Updated: Nov 18, 2020
Sometimes I look at another artist's work and think, "why do I bother?"
That bad voice in my head says, "They are SO awesome and brilliant and have created something that I couldn't EVER achieve and blah blah blah..."
Then I remember my mantra, "Compare and Despair!"
Of course I can't be Andrew Wyeth or Victoria Crowe, cos Andrew Wyeth and Victoria Crowe are already taken..
.But I CAN be me... and just borrow a bit...
Actually copying another artist's work faithfully is a great way to study and learn his or her techniques.
Of course it's also plagiarism. You would never try to sell this work or pretend that it is yours, just as you would never copy out a Shakespeare sonnet in your own handwriting and then sign your name at the bottom 'cos you "wrote" it. But copying is useful learning tool.
Better still is to go beyond thinking "This is SO beautiful!!! "or "I LOVE this!" to really analyzing:
"What is it in this work that speaks to me?"
"What do I like about it?" "Why does it work so well?"
"Do I love that colour, or this particular colour combination? Is the colour saturated or muted?
"Is the composition dynamic and contrasty or does it feels calm?"
Do I like the thick brushstrokes, or the drips, or the transparency?"
Simply figure out how the artist reaches out and touches you.
I found it especially useful to look at two very different artists whose work blows me away and then look at the common threads that sing to me.
First I looked at Andrew Wyeth's almost monochromatic and moody watercolours of the people, farms and landscape within a few miles of the home in Pennsylvaniawhere he lived all his life. He never traveled and astonishingly, because he was ill as a child, he NEVER went to school. Educated by his artist father, he created his work with almost no influence from the outside world. His work has a deep resonance and an emotional atmosphere, through carefully observed realism.
And then I looked at Victoria Crowe's glorious colourful oils of Scotland, Venice, India and beyond. She was educated in London and Edinburgh, traveled widely and was very aware of the broader art world. Her colour is incandescent and she often incorporates many different ideas and images into a single unrealistic composition.
At first glance these two artists seem like polar opposites, and in many ways they are. But they both delight me, ands I looked for the things that they might share.
I think for me, (and this is a very personal view)they balance a little bit of fine, beautifully observed drawing against large areas of loose textural painting.

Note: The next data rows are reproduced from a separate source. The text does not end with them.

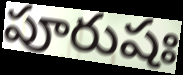
పూరుషః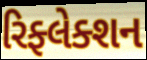
રિફ્લેક્શનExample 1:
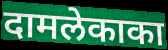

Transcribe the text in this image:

दामलेकाका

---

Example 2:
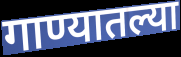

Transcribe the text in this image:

गाण्यातल्या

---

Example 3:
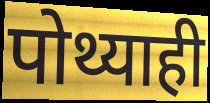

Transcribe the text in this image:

पोथ्याही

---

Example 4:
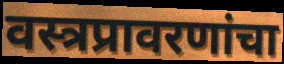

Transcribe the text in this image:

वस्त्रप्रावरणांचा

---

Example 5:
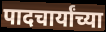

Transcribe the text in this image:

पादचार्यांच्या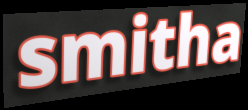
smitha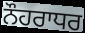
ਨੌਹਰਾਧਰ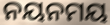
ନୟନମୟ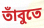
তাঁবুতেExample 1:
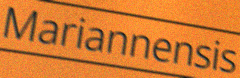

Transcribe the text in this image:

Mariannensis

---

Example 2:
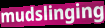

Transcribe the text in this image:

mudslinging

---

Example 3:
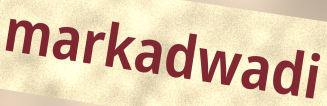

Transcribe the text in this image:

markadwadi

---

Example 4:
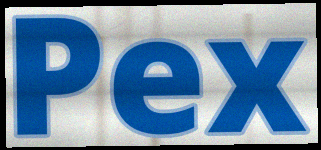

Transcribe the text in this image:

Pex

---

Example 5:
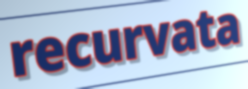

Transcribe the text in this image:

recurvataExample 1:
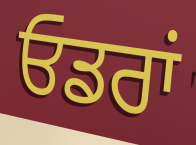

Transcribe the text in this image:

ਓਡਰਾਂ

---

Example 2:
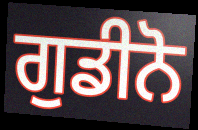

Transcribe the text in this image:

ਗੁਡੀਨੋ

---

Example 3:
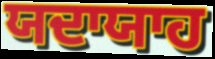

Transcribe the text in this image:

ਯਦਾਯਾਹ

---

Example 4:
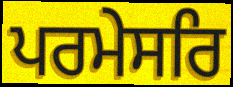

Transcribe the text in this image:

ਪਰਮੇਸਰਿ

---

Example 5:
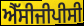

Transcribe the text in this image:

ਐੱਸੀਜੀਪੀਸੀ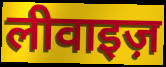
लीवाइज़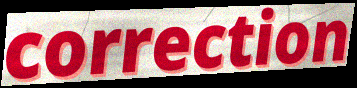
correction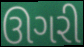
ઊગરી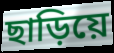
ছাড়িয়ে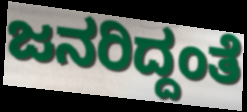
ಜನರಿದ್ದಂತೆ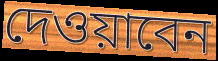
দেওয়াবেন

These large areas usually represent something, but they work as pure abstract shape.
In Wyeth's pumpkin paintings above, 3/4 of the painting is mainly dark texture, or in this painting below, ALL that white space with the tiny bit of exquisite drawing in the "r
Rod and Reel". That makes me tingle!
I also love the way that Victoria Crowe incorporates this realistic drawing into compositions that don't worry about perspective...
So how do I steal like an artist?
I realise that I like a tiny bit of fine drawing balanced with big areas of more abstract and textural painting .
And I like it when some bits of drawing can appear almost like collage, as in the painting above.
That's a simple starting point.
I can steal these ideas from Victoria Crowe and Andrew Wyeth, and try to apply them to my own work.
I also love that Victoria Crowe uses a lot of low-contrast harmonious colour. I usually use bright and contrasty complementary colours, so I think I might "borrow" Victoria Crowe's palette for a while, and try it on for size..
She also uses a lot of glazing and allows a lower layer to peep through a more opaque top layer. that's something else I've got to try! SO now I'm excited and can't wait to get to work and play with these stolen ideas.
So, my work is never going to look like Victoria Crowe's or Andrew Wyeth's. I WISH!
But I can borrow from them and try to make some of their ideas my own, with great appreciation and my deep gratitude.